Arras is not in Germany. It is in France. I mention this fact because it is notorious that Germany is engaged in a defensive war, and in a war for the upholding of the highest civilisation. The Germans came all the way across Belgium, and thus far into France, in order to defend themselves against attack. They defaced and destroyed all the beauties of Arras, and transformed it into a scene of desolation unsurpassed in France, so that the highest civilisation might remain secure and their own hearths intact. One wonders what the Germans would have done had they been fighting, not a war of defence and civilisation, but a war of conquest and barbarism. The conjecture may, perhaps, legitimately occupy the brains of citizens. In any case, the French Government would do well to invite to such places as Arras, Soissons, and Senlis groups of Mayors of the cities of all countries, so that these august magistrates may behold for themselves and realise in their souls what defensive war and the highest civilisation actually do mean when they come to the point.

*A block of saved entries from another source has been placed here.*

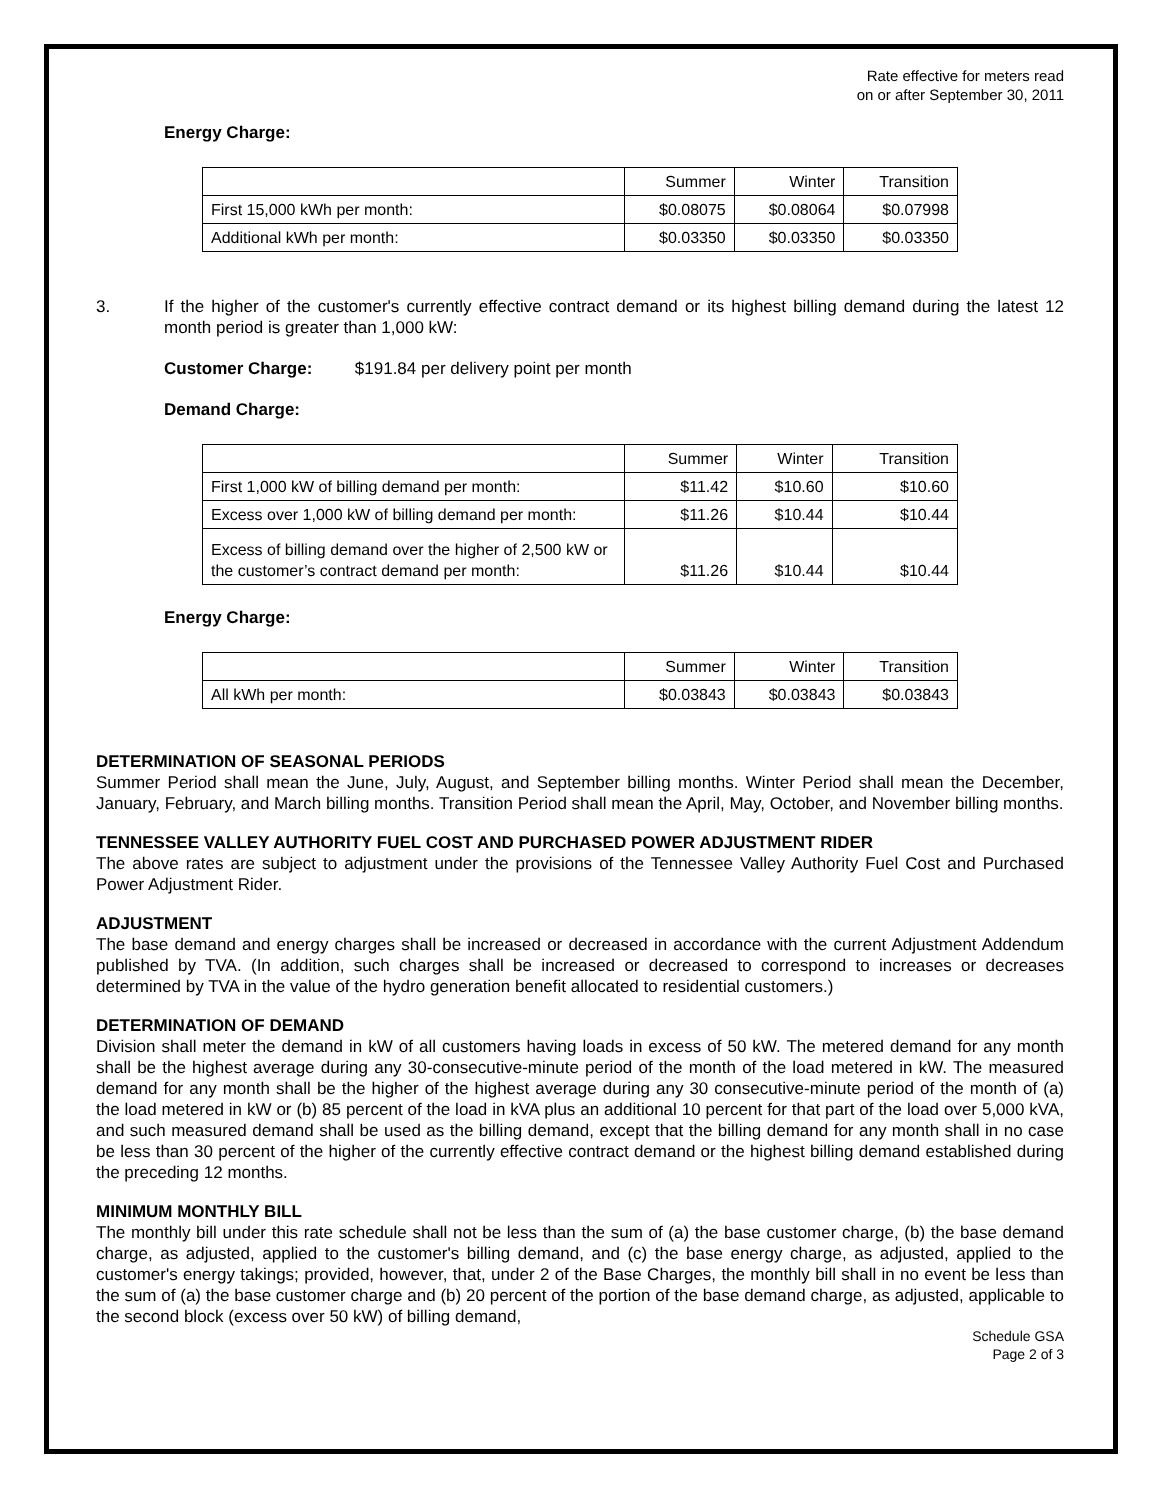Rate effective for meters read
on or after September 30, 2011
Energy Charge:
| | Summer | Winter | Transition |
| First 15,000 kWh per month: | $0.08075 | $0.08064 | $0.07998 |
| Additional kWh per month: | $0.03350 | $0.03350 | $0.03350 |
3. If the higher of the customer's currently effective contract demand or its highest billing demand during the latest 12 month period is greater than 1,000 kW:
Customer Charge: $191.84 per delivery point per month
Demand Charge:
| | Summer | Winter | Transition |
| First 1,000 kW of billing demand per month: | $11.42 | $10.60 | $10.60 |
| Excess over 1,000 kW of billing demand per month: | $11.26 | $10.44 | $10.44 |
| Excess of billing demand over the higher of 2,500 kW or the customer’s contract demand per month: | $11.26 | $10.44 | $10.44 |
Energy Charge:
| | Summer | Winter | Transition |
| All kWh per month: | $0.03843 | $0.03843 | $0.03843 |
DETERMINATION OF SEASONAL PERIODS
Summer Period shall mean the June, July, August, and September billing months. Winter Period shall mean the December, January, February, and March billing months. Transition Period shall mean the April, May, October, and November billing months.
TENNESSEE VALLEY AUTHORITY FUEL COST AND PURCHASED POWER ADJUSTMENT RIDER
The above rates are subject to adjustment under the provisions of the Tennessee Valley Authority Fuel Cost and Purchased Power Adjustment Rider.
ADJUSTMENT
The base demand and energy charges shall be increased or decreased in accordance with the current Adjustment Addendum published by TVA. (In addition, such charges shall be increased or decreased to correspond to increases or decreases determined by TVA in the value of the hydro generation benefit allocated to residential customers.)
DETERMINATION OF DEMAND
Division shall meter the demand in kW of all customers having loads in excess of 50 kW. The metered demand for any month shall be the highest average during any 30-consecutive-minute period of the month of the load metered in kW. The measured demand for any month shall be the higher of the highest average during any 30 consecutive-minute period of the month of (a) the load metered in kW or (b) 85 percent of the load in kVA plus an additional 10 percent for that part of the load over 5,000 kVA, and such measured demand shall be used as the billing demand, except that the billing demand for any month shall in no case be less than 30 percent of the higher of the currently effective contract demand or the highest billing demand established during the preceding 12 months.
MINIMUM MONTHLY BILL
The monthly bill under this rate schedule shall not be less than the sum of (a) the base customer charge, (b) the base demand charge, as adjusted, applied to the customer's billing demand, and (c) the base energy charge, as adjusted, applied to the customer's energy takings; provided, however, that, under 2 of the Base Charges, the monthly bill shall in no event be less than the sum of (a) the base customer charge and (b) 20 percent of the portion of the base demand charge, as adjusted, applicable to the second block (excess over 50 kW) of billing demand,
Schedule GSA
Page 2 of 3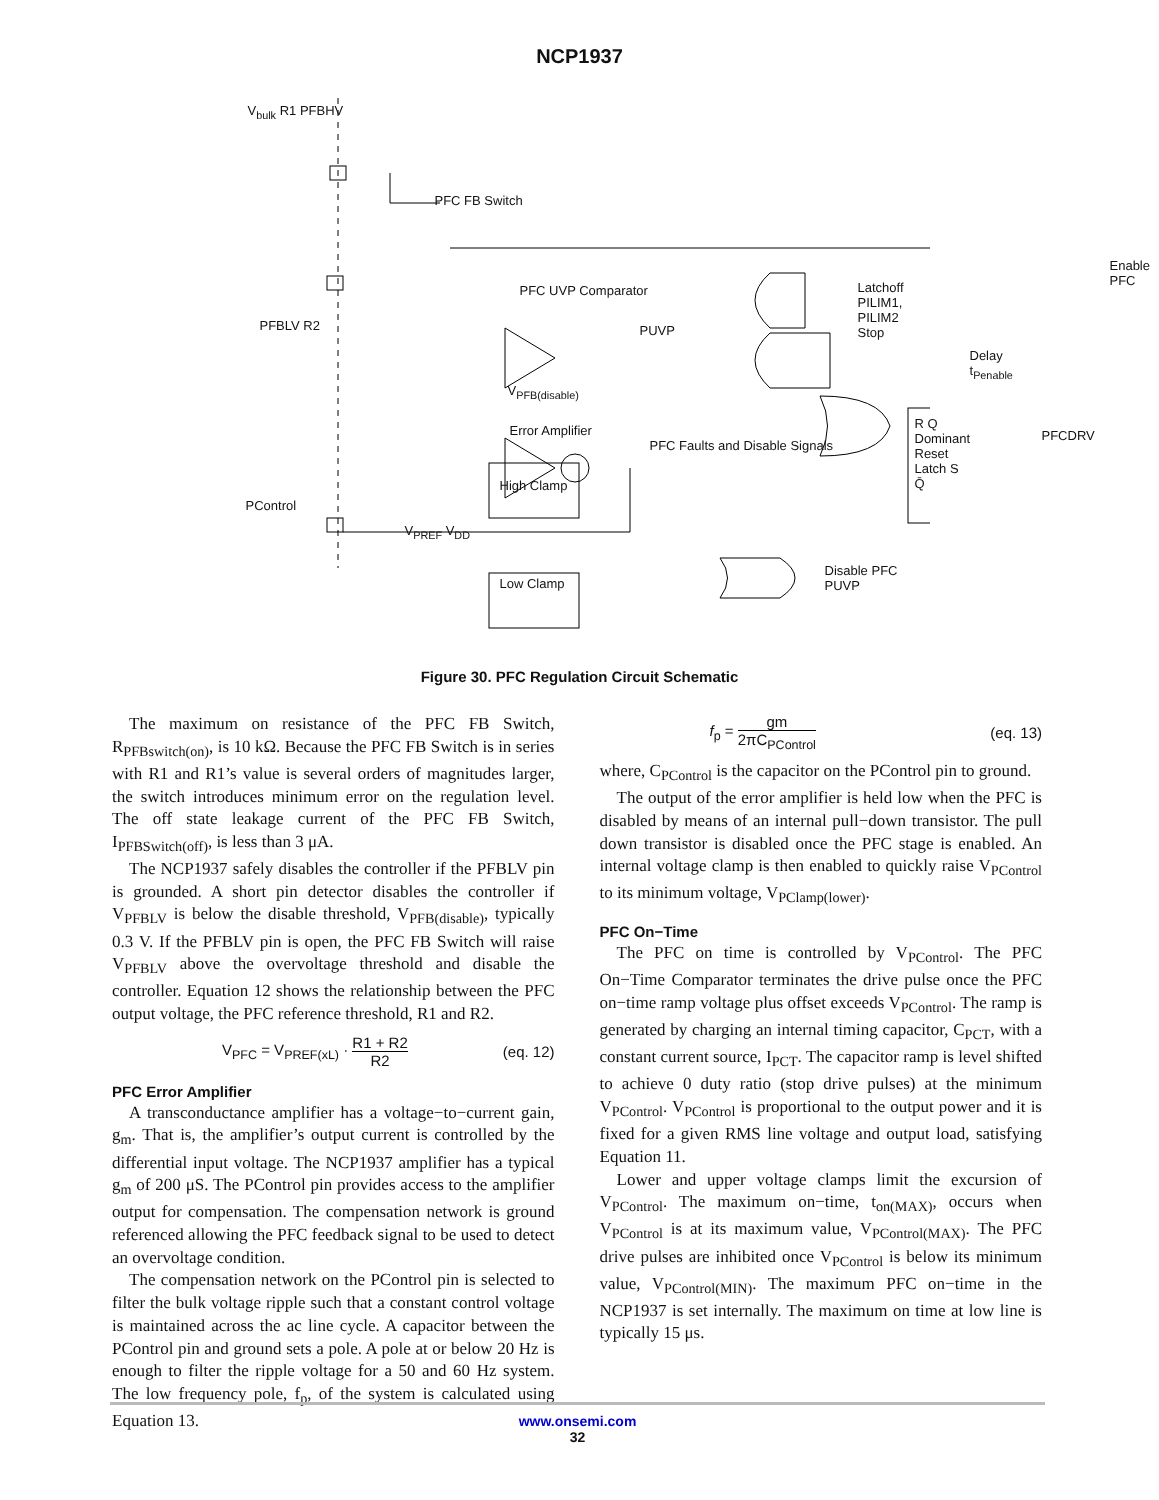NCP1937
V<sub>bulk</sub> R1 PFBHV
PFC FB Switch
Enable PFC
PFC UVP Comparator
Latchoff
PILIM1, PILIM2
Stop
PFBLV R2 PUVP
Delay t<sub>Penable</sub>
V<sub>PFB(disable)</sub>
Error Amplifier
PFC Faults and Disable Signals
R Q Dominant Reset Latch S Q̄
PFCDRV
V<sub>PREF</sub> V<sub>DD</sub>
High Clamp
PControl
Low Clamp
Disable PFC
PUVP
Figure 30. PFC Regulation Circuit Schematic
The maximum on resistance of the PFC FB Switch, R<sub>PFBswitch(on)</sub>, is 10 kΩ. Because the PFC FB Switch is in series with R1 and R1’s value is several orders of magnitudes larger, the switch introduces minimum error on the regulation level. The off state leakage current of the PFC FB Switch, I<sub>PFBSwitch(off)</sub>, is less than 3 μA.
The NCP1937 safely disables the controller if the PFBLV pin is grounded. A short pin detector disables the controller if V<sub>PFBLV</sub> is below the disable threshold, V<sub>PFB(disable)</sub>, typically 0.3 V. If the PFBLV pin is open, the PFC FB Switch will raise V<sub>PFBLV</sub> above the overvoltage threshold and disable the controller. Equation 12 shows the relationship between the PFC output voltage, the PFC reference threshold, R1 and R2.
V<sub>PFC</sub> = V<sub>PREF(xL)</sub> · R1 + R2 R2 (eq. 12)
PFC Error Amplifier
A transconductance amplifier has a voltage−to−current gain, g<sub>m</sub>. That is, the amplifier’s output current is controlled by the differential input voltage. The NCP1937 amplifier has a typical g<sub>m</sub> of 200 μS. The PControl pin provides access to the amplifier output for compensation. The compensation network is ground referenced allowing the PFC feedback signal to be used to detect an overvoltage condition.
The compensation network on the PControl pin is selected to filter the bulk voltage ripple such that a constant control voltage is maintained across the ac line cycle. A capacitor between the PControl pin and ground sets a pole. A pole at or below 20 Hz is enough to filter the ripple voltage for a 50 and 60 Hz system. The low frequency pole, f<sub>p</sub>, of the system is calculated using Equation 13.
f<sub>p</sub> = gm 2πC<sub>PControl</sub> (eq. 13)
where, C<sub>PControl</sub> is the capacitor on the PControl pin to ground.
The output of the error amplifier is held low when the PFC is disabled by means of an internal pull−down transistor. The pull down transistor is disabled once the PFC stage is enabled. An internal voltage clamp is then enabled to quickly raise V<sub>PControl</sub> to its minimum voltage, V<sub>PClamp(lower)</sub>.
PFC On−Time
The PFC on time is controlled by V<sub>PControl</sub>. The PFC On−Time Comparator terminates the drive pulse once the PFC on−time ramp voltage plus offset exceeds V<sub>PControl</sub>. The ramp is generated by charging an internal timing capacitor, C<sub>PCT</sub>, with a constant current source, I<sub>PCT</sub>. The capacitor ramp is level shifted to achieve 0 duty ratio (stop drive pulses) at the minimum V<sub>PControl</sub>. V<sub>PControl</sub> is proportional to the output power and it is fixed for a given RMS line voltage and output load, satisfying Equation 11.
Lower and upper voltage clamps limit the excursion of V<sub>PControl</sub>. The maximum on−time, t<sub>on(MAX)</sub>, occurs when V<sub>PControl</sub> is at its maximum value, V<sub>PControl(MAX)</sub>. The PFC drive pulses are inhibited once V<sub>PControl</sub> is below its minimum value, V<sub>PControl(MIN)</sub>. The maximum PFC on−time in the NCP1937 is set internally. The maximum on time at low line is typically 15 μs.
www.onsemi.com
32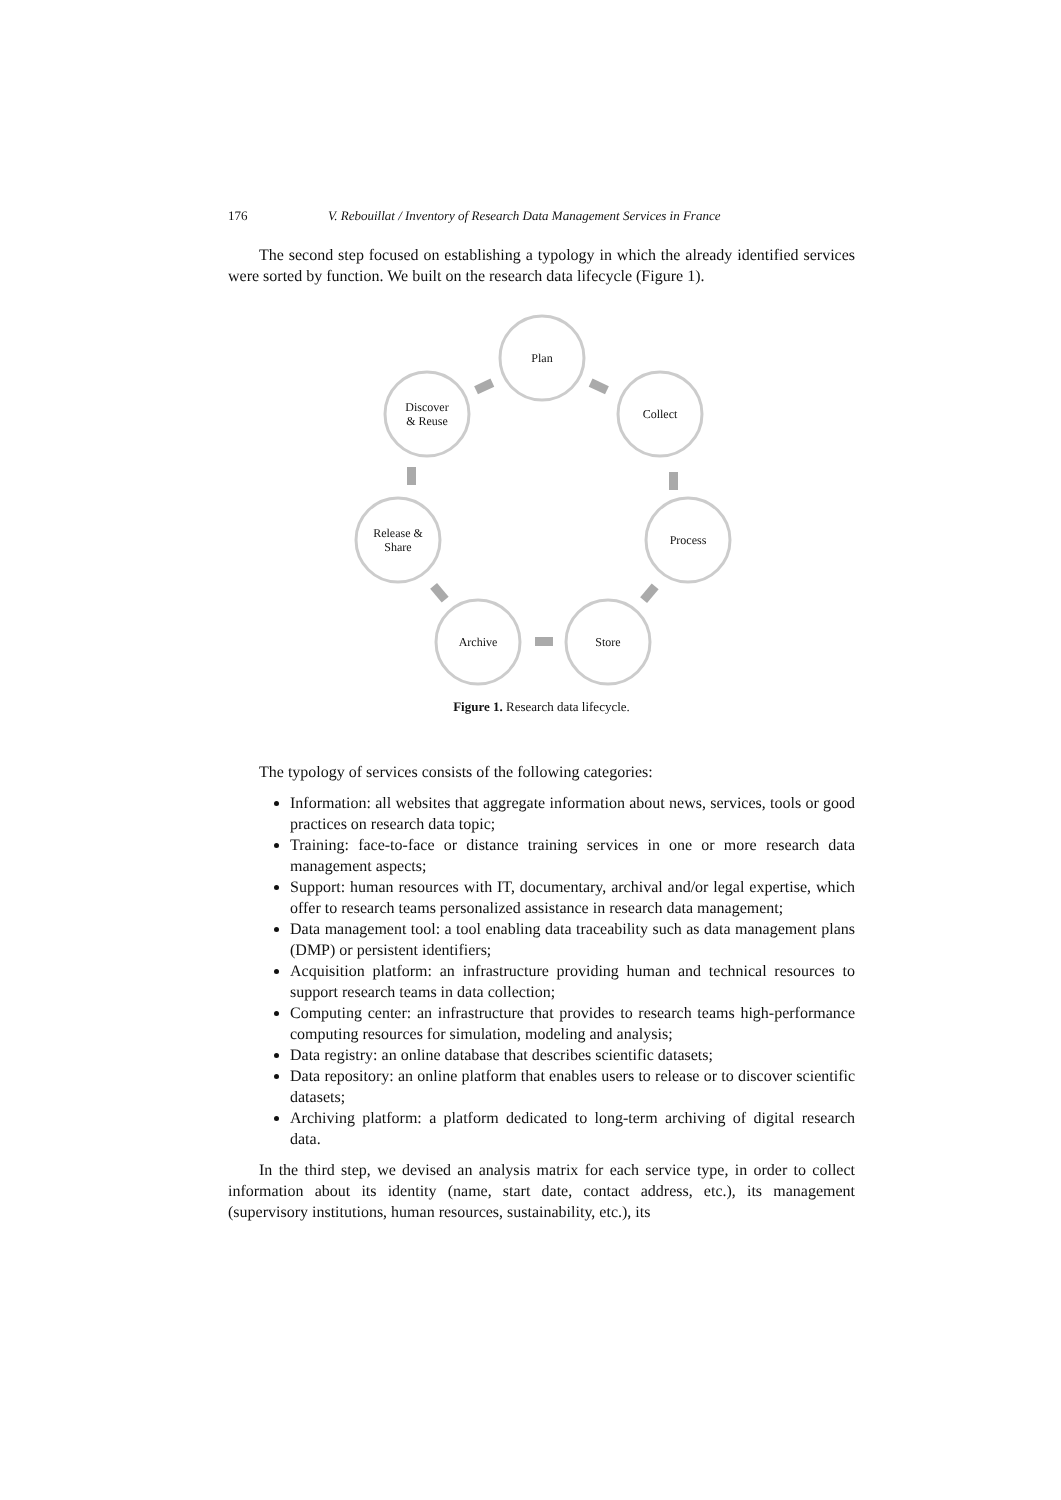176 V. Rebouillat / Inventory of Research Data Management Services in France
The second step focused on establishing a typology in which the already identified services were sorted by function. We built on the research data lifecycle (Figure 1).
Plan
Collect
Process
Store
Archive
Release &
Share
Discover
& Reuse
Figure 1. Research data lifecycle.
The typology of services consists of the following categories:
Information: all websites that aggregate information about news, services, tools or good practices on research data topic;
Training: face-to-face or distance training services in one or more research data management aspects;
Support: human resources with IT, documentary, archival and/or legal expertise, which offer to research teams personalized assistance in research data management;
Data management tool: a tool enabling data traceability such as data management plans (DMP) or persistent identifiers;
Acquisition platform: an infrastructure providing human and technical resources to support research teams in data collection;
Computing center: an infrastructure that provides to research teams high-performance computing resources for simulation, modeling and analysis;
Data registry: an online database that describes scientific datasets;
Data repository: an online platform that enables users to release or to discover scientific datasets;
Archiving platform: a platform dedicated to long-term archiving of digital research data.
In the third step, we devised an analysis matrix for each service type, in order to collect information about its identity (name, start date, contact address, etc.), its management (supervisory institutions, human resources, sustainability, etc.), its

Personally, I am against a policy of reprisals, and yet I do not see how Germany can truly appreciate what she has done unless an object-lesson is created for her out of one of her own cities. And she emphatically ought to appreciate what she has done. One city would suffice. If, at the end of the war, Cologne were left as Arras was when I visited it, a definite process of education would have been accomplished in the Teutonic mind. The event would be hard on Cologne, but not harder than the other event has been on Arras. Moreover, it is held, I believe, that the misfortunes of war bring out all that is finest in the character of a nation, and that therefore war, with its sweet accompaniments, is a good and a necessary thing. I am against a policy of reprisals, and yet—such is human nature— having seen Arras, I would honestly give a year’s income to see Cologne in the same condition. And to the end of my life I shall feel cheated if Cologne or some similar German town is not in fact ultimately reduced to the same condition. This state of mind comes of seeing things with your own eyes.